Brief: What is the count of lines below that include "Ruby"? Reply with nothing else.

The data:
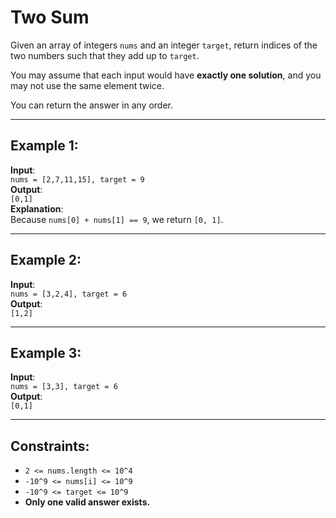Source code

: # Two Sum

Given an array of integers `nums` and an integer `target`, return indices of the two numbers such that they add up to `target`.

You may assume that each input would have **exactly one solution**, and you may not use the same element twice.

You can return the answer in any order.

---

## Example 1:
**Input**:  
`nums = [2,7,11,15], target = 9`  
**Output**:  
`[0,1]`  
**Explanation**:  
Because `nums[0] + nums[1] == 9`, we return `[0, 1]`.

---

## Example 2:
**Input**:  
`nums = [3,2,4], target = 6`  
**Output**:  
`[1,2]`

---

## Example 3:
**Input**:  
`nums = [3,3], target = 6`  
**Output**:  
`[0,1]`

---

## Constraints:
- `2 <= nums.length <= 10^4`
- `-10^9 <= nums[i] <= 10^9`
- `-10^9 <= target <= 10^9`
- **Only one valid answer exists.**

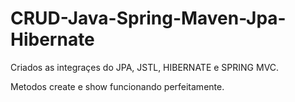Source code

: # CRUD-Java-Spring-Maven-Jpa-Hibernate

Criados as integraçes do JPA, JSTL, HIBERNATE e SPRING MVC.

Metodos create e show funcionando perfeitamente.
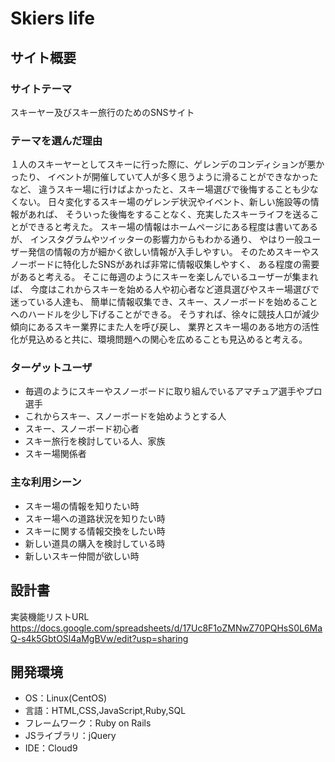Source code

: # Skiers life

## サイト概要
### サイトテーマ
スキーヤー及びスキー旅行のためのSNSサイト

### テーマを選んだ理由
１人のスキーヤーとしてスキーに行った際に、ゲレンデのコンディションが悪かったり、
イベントが開催していて人が多く思うように滑ることができなかったなど、
違うスキー場に行けばよかったと、スキー場選びで後悔することも少なくない。
日々変化するスキー場のゲレンデ状況やイベント、新しい施設等の情報があれば、
そういった後悔をすることなく、充実したスキーライフを送ることができると考えた。
スキー場の情報はホームページにある程度は書いてあるが、
インスタグラムやツイッターの影響力からもわかる通り、
やはり一般ユーザー発信の情報の方が細かく欲しい情報が入手しやすい。
そのためスキーやスノーボードに特化したSNSがあれば非常に情報収集しやすく、
ある程度の需要があると考える。
そこに毎週のようにスキーを楽しんでいるユーザーが集まれば、
今度はこれからスキーを始める人や初心者など道具選びやスキー場選びで迷っている人達も、
簡単に情報収集でき、スキー、スノーボードを始めることへのハードルを少し下げることができる。
そうすれば、徐々に競技人口が減少傾向にあるスキー業界にまた人を呼び戻し、
業界とスキー場のある地方の活性化が見込めると共に、環境問題への関心を広めることも見込めると考える。

### ターゲットユーザ
- 毎週のようにスキーやスノーボードに取り組んでいるアマチュア選手やプロ選手
- これからスキー、スノーボードを始めようとする人
- スキー、スノーボード初心者
- スキー旅行を検討している人、家族
- スキー場関係者


### 主な利用シーン
- スキー場の情報を知りたい時
- スキー場への道路状況を知りたい時
- スキーに関する情報交換をしたい時
- 新しい道具の購入を検討している時
- 新しいスキー仲間が欲しい時



## 設計書
実装機能リストURL
https://docs.google.com/spreadsheets/d/17Uc8F1oZMNwZ70PQHsS0L6MaQ-s4k5GbtOSl4aMgBVw/edit?usp=sharing



## 開発環境
- OS：Linux(CentOS)
- 言語：HTML,CSS,JavaScript,Ruby,SQL
- フレームワーク：Ruby on Rails
- JSライブラリ：jQuery
- IDE：Cloud9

Task solution: 2